• [Records supplied]:
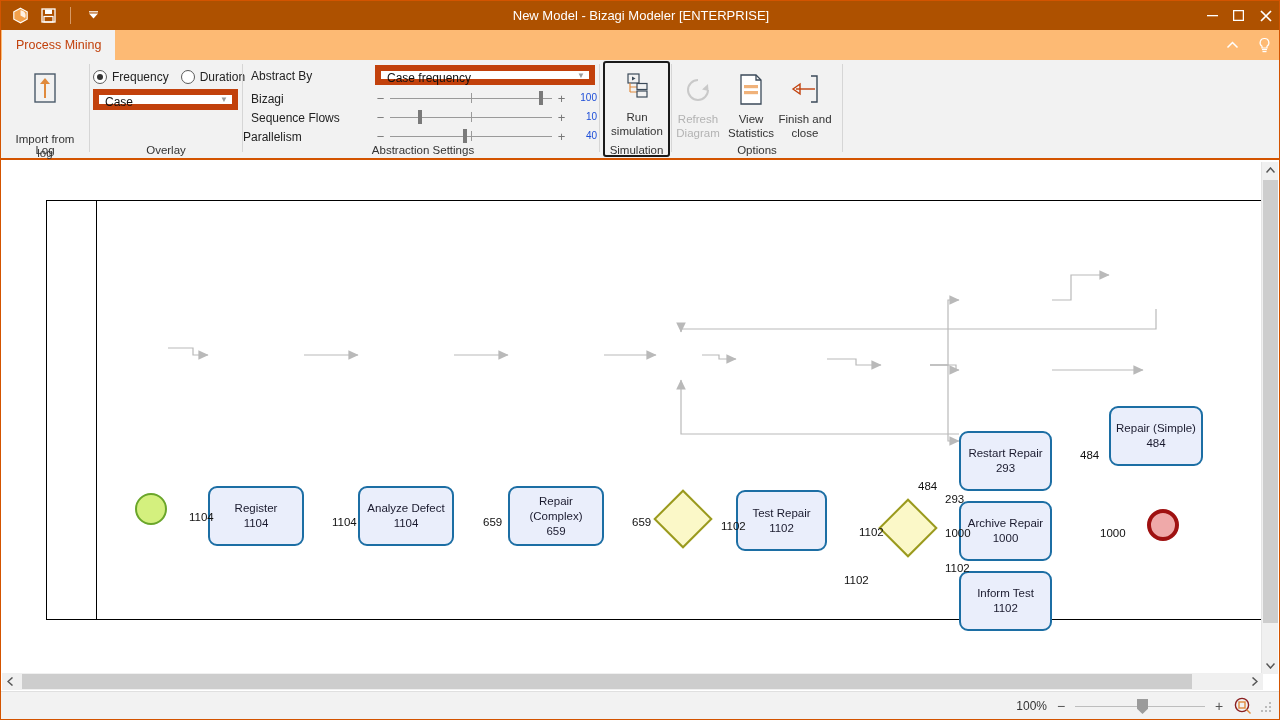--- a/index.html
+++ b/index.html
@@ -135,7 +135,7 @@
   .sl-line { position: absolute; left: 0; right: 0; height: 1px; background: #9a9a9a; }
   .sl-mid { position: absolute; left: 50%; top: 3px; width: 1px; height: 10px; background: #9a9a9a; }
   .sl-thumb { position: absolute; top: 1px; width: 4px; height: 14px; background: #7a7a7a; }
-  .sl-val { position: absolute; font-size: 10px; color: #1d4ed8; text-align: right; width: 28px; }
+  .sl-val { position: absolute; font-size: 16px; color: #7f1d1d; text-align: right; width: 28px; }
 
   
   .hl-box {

• [Task goal]:
Search the entries above for "height". Return every line that has it.

• [Task response]:
   .sl-line { position: absolute; left: 0; right: 0; height: 1px; background: #9a9a9a; }
   .sl-mid { position: absolute; left: 50%; top: 3px; width: 1px; height: 10px; background: #9a9a9a; }
   .sl-thumb { position: absolute; top: 1px; width: 4px; height: 14px; background: #7a7a7a; }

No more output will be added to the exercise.